* **What you will do**
Go through the records and extract every line with the word "Left".

[Source records]
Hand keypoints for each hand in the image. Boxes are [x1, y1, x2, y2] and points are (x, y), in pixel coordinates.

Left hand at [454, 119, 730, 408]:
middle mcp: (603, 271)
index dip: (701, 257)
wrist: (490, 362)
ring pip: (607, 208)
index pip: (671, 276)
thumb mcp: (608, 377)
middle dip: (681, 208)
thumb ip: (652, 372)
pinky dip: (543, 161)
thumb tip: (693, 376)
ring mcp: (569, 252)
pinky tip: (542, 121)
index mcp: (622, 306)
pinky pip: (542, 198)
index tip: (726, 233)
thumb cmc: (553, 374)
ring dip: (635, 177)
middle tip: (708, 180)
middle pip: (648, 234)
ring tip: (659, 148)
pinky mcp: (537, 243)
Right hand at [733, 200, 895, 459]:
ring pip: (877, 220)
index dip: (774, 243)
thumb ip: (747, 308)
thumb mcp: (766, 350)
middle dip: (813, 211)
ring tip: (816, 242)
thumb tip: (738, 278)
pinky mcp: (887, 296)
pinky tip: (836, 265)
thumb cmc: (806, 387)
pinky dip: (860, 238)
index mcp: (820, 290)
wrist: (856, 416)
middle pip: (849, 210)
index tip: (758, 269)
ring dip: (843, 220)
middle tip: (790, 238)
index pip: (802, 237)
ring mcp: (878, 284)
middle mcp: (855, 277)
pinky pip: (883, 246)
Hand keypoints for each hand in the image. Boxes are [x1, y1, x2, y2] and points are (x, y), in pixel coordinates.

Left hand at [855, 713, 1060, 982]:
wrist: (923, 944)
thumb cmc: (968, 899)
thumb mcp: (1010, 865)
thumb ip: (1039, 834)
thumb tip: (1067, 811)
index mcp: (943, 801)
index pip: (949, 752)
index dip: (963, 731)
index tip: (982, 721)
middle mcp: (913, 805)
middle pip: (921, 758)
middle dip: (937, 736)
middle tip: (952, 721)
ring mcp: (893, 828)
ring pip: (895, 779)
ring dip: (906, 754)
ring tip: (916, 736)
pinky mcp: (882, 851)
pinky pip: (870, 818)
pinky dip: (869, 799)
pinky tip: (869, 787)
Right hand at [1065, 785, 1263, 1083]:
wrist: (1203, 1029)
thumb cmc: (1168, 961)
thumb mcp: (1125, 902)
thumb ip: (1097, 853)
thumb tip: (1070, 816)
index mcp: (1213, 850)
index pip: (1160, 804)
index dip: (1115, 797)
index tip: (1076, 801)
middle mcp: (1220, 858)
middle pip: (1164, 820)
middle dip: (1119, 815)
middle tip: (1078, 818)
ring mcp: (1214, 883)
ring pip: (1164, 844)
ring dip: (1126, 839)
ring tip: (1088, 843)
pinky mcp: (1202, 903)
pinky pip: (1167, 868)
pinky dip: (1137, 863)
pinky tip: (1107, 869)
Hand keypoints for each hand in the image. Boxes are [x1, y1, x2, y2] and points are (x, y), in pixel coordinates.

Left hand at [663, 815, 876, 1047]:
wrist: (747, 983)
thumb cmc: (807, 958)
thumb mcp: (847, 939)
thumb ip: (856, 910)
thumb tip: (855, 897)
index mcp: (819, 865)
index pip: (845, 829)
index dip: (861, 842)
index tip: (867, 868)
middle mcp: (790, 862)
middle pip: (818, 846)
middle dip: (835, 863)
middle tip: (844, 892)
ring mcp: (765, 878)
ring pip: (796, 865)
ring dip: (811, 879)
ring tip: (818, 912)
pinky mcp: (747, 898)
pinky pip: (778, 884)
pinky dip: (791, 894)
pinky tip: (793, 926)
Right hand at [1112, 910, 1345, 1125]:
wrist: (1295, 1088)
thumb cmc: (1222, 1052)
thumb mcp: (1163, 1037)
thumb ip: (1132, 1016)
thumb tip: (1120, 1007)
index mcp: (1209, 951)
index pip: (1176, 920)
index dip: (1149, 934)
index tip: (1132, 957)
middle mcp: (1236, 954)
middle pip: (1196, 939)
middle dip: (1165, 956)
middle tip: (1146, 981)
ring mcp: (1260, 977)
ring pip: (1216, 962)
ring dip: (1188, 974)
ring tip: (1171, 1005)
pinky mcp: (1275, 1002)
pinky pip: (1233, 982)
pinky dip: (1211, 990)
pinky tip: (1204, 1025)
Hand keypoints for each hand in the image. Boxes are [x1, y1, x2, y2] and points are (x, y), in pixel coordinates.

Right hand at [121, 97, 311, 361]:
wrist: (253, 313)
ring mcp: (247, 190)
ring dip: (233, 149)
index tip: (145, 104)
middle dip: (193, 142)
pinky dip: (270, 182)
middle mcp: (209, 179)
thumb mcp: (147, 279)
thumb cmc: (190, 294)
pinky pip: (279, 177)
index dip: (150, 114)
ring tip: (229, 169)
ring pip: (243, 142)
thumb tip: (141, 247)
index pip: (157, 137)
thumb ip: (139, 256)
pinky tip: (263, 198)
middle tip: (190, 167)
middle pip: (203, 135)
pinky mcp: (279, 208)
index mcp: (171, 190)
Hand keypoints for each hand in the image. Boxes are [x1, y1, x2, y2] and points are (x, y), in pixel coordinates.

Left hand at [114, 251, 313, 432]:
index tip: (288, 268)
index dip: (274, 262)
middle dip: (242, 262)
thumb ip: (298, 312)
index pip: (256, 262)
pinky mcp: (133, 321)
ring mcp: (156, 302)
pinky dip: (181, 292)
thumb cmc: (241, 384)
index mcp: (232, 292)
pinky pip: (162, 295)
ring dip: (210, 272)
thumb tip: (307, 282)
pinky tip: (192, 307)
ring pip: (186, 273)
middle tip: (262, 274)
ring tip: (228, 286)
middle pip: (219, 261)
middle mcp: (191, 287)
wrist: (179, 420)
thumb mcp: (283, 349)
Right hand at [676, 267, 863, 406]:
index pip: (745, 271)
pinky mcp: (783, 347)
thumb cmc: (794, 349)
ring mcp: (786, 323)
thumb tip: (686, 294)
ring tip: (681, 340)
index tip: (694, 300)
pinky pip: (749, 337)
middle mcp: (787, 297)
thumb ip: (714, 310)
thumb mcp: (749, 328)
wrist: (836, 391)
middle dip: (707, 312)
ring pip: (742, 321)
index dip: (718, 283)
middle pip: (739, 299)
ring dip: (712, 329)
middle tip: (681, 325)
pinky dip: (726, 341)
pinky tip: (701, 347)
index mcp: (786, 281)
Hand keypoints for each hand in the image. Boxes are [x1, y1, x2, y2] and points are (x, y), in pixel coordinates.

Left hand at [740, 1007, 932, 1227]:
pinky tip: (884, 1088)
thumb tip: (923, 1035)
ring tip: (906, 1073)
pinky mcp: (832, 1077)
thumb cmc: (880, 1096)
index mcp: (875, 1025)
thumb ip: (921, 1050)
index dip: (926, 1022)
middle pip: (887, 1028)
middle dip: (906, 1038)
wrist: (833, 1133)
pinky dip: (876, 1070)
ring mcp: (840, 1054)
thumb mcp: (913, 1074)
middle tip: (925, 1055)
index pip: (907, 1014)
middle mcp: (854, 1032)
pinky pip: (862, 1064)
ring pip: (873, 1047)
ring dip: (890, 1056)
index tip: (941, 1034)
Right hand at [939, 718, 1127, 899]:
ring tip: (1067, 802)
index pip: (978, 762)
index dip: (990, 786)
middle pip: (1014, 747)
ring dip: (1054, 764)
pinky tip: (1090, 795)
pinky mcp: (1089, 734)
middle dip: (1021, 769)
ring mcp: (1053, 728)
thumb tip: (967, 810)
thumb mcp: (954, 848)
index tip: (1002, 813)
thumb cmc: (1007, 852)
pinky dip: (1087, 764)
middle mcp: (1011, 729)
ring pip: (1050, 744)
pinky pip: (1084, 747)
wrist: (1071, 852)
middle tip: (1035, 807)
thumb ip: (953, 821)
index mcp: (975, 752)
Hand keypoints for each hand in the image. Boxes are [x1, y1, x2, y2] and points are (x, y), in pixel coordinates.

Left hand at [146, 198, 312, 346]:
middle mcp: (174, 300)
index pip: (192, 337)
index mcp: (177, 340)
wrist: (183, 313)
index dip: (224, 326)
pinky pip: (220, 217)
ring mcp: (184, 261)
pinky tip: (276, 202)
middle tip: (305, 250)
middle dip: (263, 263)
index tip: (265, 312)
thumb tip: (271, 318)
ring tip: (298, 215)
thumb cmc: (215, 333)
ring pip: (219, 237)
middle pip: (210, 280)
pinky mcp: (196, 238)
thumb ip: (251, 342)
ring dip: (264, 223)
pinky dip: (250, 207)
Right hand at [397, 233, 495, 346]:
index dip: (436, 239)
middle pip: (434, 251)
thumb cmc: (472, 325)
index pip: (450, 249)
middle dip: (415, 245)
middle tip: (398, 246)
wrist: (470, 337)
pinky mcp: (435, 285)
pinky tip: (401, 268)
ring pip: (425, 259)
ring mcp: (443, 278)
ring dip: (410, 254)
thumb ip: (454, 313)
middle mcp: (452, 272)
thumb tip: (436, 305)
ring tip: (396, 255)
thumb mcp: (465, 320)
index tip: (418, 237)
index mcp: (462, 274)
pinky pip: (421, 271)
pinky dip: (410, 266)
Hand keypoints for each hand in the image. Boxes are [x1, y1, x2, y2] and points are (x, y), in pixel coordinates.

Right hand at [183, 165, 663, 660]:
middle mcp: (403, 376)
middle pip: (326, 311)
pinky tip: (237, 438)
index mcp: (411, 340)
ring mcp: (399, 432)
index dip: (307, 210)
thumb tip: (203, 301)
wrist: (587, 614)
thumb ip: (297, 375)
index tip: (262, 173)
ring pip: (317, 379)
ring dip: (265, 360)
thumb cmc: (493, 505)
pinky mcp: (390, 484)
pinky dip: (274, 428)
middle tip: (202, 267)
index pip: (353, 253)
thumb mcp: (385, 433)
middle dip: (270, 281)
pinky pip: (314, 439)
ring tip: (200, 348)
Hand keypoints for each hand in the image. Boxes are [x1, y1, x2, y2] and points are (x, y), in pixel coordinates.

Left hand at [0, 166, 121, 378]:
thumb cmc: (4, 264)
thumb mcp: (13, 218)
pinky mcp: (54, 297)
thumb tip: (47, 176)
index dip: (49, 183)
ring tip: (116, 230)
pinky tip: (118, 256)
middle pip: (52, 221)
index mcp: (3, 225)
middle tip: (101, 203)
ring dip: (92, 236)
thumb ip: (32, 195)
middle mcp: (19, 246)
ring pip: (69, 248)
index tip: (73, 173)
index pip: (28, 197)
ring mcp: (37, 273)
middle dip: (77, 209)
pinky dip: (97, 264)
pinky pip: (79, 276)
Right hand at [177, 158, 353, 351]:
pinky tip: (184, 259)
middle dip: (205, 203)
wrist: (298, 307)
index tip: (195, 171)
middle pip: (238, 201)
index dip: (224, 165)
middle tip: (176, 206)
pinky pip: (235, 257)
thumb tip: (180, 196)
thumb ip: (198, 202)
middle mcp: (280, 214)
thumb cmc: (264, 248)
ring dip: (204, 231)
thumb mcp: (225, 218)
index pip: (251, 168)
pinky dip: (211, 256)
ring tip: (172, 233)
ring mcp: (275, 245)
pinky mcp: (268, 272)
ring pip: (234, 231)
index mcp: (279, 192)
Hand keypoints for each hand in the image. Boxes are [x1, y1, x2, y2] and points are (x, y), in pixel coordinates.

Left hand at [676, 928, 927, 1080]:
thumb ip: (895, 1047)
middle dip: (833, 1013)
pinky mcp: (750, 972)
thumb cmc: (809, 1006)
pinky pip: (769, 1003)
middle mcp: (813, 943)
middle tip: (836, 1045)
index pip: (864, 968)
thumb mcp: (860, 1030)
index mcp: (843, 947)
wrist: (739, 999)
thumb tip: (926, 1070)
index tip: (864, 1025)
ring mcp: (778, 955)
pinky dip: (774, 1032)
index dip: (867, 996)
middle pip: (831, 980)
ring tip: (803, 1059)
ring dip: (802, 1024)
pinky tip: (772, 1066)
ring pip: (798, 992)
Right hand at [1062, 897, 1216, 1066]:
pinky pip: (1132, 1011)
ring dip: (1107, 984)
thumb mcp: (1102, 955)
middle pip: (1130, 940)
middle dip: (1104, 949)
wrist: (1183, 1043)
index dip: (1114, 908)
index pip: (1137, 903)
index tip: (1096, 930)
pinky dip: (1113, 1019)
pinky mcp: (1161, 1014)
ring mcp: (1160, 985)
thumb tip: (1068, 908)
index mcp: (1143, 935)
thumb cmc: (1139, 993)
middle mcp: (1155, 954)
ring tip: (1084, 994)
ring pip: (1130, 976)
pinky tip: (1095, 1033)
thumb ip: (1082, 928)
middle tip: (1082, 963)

* **Reply to the task**
Left hand at [454, 119, 730, 408]:
Left hand at [855, 713, 1060, 982]:
Left hand at [663, 815, 876, 1047]:
Left hand at [114, 251, 313, 432]:
Left hand at [740, 1007, 932, 1227]:
Left hand at [146, 198, 312, 346]:
Left hand at [0, 166, 121, 378]:
Left hand at [676, 928, 927, 1080]:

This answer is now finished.